Panamá, a pesar de ser el primer destino del viaje, en el modelo ocupaba la fase final del circuito que diseñaba el abogado peruano. Las sociedades allí constituidas se utilizarían, en su caso, para ser dueñas de las llamadas sociedades operativas, las que desde Hong Kong comprarían a los laboratorios japoneses, y las que desde Holanda harían lo propio con los laboratorios nórdicos. ¿Por qué utilizar a sociedades panameñas para ser dueñas formales de sociedades chinas o centroeuropeas? Pues para hacer más compleja la cosa, más sofisticado el circuito, nada más.
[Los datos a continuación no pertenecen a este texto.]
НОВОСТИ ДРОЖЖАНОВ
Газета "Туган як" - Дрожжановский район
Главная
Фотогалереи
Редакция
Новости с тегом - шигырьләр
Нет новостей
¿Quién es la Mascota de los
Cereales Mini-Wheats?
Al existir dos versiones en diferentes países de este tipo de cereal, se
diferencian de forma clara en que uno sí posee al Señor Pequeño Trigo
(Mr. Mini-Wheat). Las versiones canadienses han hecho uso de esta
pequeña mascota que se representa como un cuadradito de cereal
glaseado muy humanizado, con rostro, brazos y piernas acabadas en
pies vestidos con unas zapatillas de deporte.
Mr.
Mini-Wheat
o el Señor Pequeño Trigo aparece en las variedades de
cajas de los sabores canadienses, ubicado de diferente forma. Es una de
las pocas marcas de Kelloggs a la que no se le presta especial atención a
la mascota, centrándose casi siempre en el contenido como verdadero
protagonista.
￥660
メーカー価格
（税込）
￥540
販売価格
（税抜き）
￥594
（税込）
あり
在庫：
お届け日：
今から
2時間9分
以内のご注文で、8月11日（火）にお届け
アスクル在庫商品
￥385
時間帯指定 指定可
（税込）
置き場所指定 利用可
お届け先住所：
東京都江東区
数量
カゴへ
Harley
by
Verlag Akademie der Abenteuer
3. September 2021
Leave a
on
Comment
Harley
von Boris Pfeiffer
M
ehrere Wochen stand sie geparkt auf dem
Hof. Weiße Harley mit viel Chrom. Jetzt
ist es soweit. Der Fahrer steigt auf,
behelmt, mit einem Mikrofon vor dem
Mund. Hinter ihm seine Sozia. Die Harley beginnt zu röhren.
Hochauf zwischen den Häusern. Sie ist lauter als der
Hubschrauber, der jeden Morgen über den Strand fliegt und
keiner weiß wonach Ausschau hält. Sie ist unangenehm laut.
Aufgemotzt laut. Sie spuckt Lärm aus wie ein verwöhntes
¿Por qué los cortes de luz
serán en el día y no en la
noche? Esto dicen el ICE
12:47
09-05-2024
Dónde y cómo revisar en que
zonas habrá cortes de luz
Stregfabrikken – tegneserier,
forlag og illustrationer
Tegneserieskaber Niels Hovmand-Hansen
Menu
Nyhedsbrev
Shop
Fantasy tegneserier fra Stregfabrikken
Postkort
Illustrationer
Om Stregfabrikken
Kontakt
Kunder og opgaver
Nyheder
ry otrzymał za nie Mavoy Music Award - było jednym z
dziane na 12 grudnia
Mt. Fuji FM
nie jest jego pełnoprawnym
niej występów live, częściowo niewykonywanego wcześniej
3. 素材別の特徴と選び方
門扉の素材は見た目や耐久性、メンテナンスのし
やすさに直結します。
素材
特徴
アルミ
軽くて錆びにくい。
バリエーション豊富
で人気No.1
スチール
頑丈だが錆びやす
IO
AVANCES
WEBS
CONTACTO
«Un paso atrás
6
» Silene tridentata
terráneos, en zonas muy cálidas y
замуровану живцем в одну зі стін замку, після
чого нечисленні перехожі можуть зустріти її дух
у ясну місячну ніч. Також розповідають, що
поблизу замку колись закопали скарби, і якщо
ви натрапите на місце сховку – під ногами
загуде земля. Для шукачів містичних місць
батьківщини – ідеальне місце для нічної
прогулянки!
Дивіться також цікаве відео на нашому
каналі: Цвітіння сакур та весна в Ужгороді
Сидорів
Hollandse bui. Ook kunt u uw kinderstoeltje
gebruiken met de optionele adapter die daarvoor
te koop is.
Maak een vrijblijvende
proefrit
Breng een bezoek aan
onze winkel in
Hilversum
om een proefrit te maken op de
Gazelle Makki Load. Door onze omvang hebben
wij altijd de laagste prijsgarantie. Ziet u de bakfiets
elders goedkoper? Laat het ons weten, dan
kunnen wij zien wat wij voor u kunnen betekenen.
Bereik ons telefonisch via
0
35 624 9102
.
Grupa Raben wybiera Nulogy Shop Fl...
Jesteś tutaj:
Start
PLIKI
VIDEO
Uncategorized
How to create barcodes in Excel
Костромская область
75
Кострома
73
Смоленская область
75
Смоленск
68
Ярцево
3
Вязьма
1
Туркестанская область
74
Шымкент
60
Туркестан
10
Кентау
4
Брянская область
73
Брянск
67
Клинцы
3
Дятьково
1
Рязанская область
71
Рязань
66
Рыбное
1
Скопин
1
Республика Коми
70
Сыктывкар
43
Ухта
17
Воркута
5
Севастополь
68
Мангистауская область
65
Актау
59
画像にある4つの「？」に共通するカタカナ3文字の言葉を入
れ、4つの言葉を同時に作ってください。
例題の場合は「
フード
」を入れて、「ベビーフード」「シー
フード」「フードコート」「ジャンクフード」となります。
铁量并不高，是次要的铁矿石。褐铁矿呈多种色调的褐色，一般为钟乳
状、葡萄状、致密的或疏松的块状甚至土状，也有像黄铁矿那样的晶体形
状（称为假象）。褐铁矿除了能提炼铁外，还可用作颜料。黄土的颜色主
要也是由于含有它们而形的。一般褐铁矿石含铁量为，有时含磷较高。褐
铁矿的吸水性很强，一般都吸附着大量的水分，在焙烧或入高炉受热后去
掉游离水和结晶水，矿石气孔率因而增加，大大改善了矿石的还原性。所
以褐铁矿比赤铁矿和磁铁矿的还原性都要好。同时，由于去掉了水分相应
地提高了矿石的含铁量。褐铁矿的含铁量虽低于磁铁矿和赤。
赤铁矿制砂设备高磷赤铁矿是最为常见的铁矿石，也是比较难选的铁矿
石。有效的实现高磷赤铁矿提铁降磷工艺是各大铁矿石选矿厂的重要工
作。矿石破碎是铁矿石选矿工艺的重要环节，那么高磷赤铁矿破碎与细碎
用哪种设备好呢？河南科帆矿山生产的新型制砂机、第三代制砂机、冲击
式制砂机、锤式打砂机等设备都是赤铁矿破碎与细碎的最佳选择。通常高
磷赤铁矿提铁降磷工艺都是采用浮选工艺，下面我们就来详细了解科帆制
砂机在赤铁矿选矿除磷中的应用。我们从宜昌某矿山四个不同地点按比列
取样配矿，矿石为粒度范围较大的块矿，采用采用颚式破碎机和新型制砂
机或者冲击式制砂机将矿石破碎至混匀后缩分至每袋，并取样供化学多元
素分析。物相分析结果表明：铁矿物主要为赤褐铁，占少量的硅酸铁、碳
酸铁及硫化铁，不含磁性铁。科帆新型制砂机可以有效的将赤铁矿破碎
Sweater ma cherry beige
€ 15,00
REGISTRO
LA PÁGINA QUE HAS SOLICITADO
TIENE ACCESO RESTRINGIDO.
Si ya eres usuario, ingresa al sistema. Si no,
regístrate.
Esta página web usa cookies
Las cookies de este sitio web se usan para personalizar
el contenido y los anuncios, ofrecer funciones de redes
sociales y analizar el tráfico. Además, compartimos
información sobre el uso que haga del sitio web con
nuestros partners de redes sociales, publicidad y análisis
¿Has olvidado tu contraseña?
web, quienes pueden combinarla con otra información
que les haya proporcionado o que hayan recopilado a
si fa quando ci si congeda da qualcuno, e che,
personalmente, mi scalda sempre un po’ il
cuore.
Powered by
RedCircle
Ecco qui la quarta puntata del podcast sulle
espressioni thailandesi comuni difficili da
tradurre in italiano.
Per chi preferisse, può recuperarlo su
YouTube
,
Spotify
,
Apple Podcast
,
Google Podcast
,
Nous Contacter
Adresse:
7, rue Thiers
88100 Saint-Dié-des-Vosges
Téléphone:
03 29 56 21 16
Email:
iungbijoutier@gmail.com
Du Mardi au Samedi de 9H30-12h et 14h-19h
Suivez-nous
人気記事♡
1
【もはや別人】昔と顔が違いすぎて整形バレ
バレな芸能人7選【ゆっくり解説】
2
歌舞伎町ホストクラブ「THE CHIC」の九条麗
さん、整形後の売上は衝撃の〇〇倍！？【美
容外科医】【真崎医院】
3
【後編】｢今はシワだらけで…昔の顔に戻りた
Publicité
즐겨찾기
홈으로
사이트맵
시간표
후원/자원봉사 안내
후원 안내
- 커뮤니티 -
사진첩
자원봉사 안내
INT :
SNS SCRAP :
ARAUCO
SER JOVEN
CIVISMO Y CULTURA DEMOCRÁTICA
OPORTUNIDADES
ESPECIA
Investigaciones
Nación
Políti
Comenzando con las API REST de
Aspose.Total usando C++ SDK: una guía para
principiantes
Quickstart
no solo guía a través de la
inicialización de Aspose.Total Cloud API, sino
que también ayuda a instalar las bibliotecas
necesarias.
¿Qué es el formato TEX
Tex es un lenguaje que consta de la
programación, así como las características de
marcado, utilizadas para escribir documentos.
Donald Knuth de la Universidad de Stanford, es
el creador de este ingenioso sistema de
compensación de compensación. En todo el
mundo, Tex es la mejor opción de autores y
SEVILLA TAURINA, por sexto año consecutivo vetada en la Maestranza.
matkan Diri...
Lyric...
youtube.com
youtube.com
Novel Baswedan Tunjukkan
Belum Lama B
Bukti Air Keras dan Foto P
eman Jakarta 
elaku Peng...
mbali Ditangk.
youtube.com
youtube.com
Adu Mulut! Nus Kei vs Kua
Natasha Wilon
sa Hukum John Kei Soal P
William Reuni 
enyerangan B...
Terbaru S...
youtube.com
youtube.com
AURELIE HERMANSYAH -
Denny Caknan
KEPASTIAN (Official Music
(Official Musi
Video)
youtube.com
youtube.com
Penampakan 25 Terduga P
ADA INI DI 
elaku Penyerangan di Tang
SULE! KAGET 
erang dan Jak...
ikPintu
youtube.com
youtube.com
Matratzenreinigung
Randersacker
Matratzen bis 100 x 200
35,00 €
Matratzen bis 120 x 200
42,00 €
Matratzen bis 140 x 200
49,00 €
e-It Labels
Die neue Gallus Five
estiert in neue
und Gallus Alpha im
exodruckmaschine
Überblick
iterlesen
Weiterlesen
Ciertamente en aquellos primeros pasos por semejantes mundos no iba a ponerme a discutir la viabilidad o incluso la complejidad de un modelo tributario (es un decir) que me enseñaba un verdadero experto en la materia. Mi misión era conocer el funcionamiento, no necesariamente ponerlo en práctica. Cuentan que en la escuela pitagórica de Samos, los iniciados aprendices debían guardar un periodo de obligatorio silencio. Bueno, pues en esta especial iniciación financiero-tributaria, la regla de oro era la misma: aprender en silencio. En algo tenían que parecerse los místicos y los banqueros: en la capital importancia que para ellos tiene el silencio. Claro que son dos tipos muy distintos de silencio, pero eso ahora es lo de menos.

Desde Panamá volamos hacia Curaçao, Antillas Holandesas, en pleno Caribe, para que un individuo llamado Carlos D’Abreu Da Paulo nos enseñara la documentación de una serie de sociedades constituidas en esa isla caribeña que podrían servir, al igual que las panameñas, como propietarias formales, pero en este caso para las sociedades operativas holandesas.

Curaçao... Nombre exótico donde los haya, famoso por su licor, que, por cierto, no probé en mi vida. Admito y reconozco algo parecido a la emoción cuando me asomé a la habitación que me correspondió en el Curaçao Hilton. Enclavado en un rincón de la isla provisto de una pequeña playa, lo más llamativo era la gruesa, muy gruesa, red metálica enclavada entre los puntales del estrecho canal por el que el mar penetraba en la minúscula rada en la que se encontraba la playa. La red se sujetaba entre esos dos extremos y se clavaba firmemente en el fondo. La razón para ese dispendio era clara: impedir la entrada de tiburones. ¡Fantástico! Saber que te bañas en una playa en la que puede haber tiburones es una experiencia que te transporta a un territorio de realidad, a un mundo hasta ese preciso instante únicamente vivido en la imaginación. Es como descubrir un tipo especial de América. Los tiburones me sacaban de la monotonía de manera abrupta y por ello mismo emocionante. Es verdad que cuando vi la capital de la isla y me sorprendió comprobar cómo habían levantado una pequeña Ámsterdam en el Caribe, las imágenes me aportaron satisfacción, aunque solo fuera por preguntarme qué motivos les llevaron a este resultado arquitectónico, pero lo de los tiburones era mucho más real, inmediato, tangible... Sin duda, mucho más emocionante.